SELECTED EXCERPT:

================

WAR ON THE POOR: The Welfare State Has Eroded the Culture of Individual Initiative

 

Ladies of the night: Prostitutes also populated the Bowery, plying their trade with johns who wandered in. Here, a man negotiates the price for a prostitute while two others walk past

What’s old is new again: New York in the 1970s, the city’s decay and the welfare state’s failures became film legend

John C. Goodman, Ph.D. writes:  One of the biggest differences in how the left and the right view the world concerns the welfare state. Currently, the federal government spends about $1 trillion a year on 126 means tested welfare programs. That amounts to almost $22,000 for every poor person in America, or $88,000 for a family of four.

What difference does all this spending make?

Among people on the right, there is little doubt. These programs are destroying the culture of the recipient communities. They are replacing a culture of self-reliance and self-help with a culture of dependency. Amazingly, a record 91.5 million people of working age—almost one third of the entire population—are not working and not even looking for a job.

Among conservatives I have met who were once poor (and I have met a surprising number of them), the view that welfare subsidizes and encourages dependency is almost a self-evident truth. I’m not sure I have ever met a liberal who was once poor. But then again, the liberals I encounter are all in the academic and public policy world―far away from the poverty population they so often talk about. I think this is a fascinating sociological phenomenon. If my experience is different from yours, weigh in in the comments section.

================

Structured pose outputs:
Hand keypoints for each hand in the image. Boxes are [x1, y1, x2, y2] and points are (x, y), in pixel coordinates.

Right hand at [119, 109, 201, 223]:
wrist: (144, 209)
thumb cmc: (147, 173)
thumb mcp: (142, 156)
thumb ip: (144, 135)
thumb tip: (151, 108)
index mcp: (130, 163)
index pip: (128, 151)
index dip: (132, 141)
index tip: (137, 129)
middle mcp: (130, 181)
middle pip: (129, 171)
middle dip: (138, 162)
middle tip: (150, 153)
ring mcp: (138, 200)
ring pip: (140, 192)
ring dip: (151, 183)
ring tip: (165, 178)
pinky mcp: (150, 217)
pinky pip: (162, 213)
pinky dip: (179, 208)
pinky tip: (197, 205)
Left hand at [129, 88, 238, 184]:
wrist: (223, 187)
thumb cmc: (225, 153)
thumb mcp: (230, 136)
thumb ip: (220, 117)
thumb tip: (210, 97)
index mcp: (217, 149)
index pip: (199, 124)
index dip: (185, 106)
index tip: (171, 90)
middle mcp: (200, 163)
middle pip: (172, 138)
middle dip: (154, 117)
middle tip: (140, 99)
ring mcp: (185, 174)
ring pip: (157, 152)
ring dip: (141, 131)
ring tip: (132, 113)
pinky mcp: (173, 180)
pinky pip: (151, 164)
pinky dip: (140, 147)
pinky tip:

================

INSTRUCTIONS TO FOLLOW: From the text on the welfare state, copy the passage that begins with "Ladies of the" and ends with "this spending make?", word for word.

WRITTEN RESPONSE:
Ladies of the night: Prostitutes also populated the Bowery, plying their trade with johns who wandered in. Here, a man negotiates the price for a prostitute while two others walk past

What’s old is new again: New York in the 1970s, the city’s decay and the welfare state’s failures became film legend

John C. Goodman, Ph.D. writes:  One of the biggest differences in how the left and the right view the world concerns the welfare state. Currently, the federal government spends about $1 trillion a year on 126 means tested welfare programs. That amounts to almost $22,000 for every poor person in America, or $88,000 for a family of four.

What difference does all this spending make?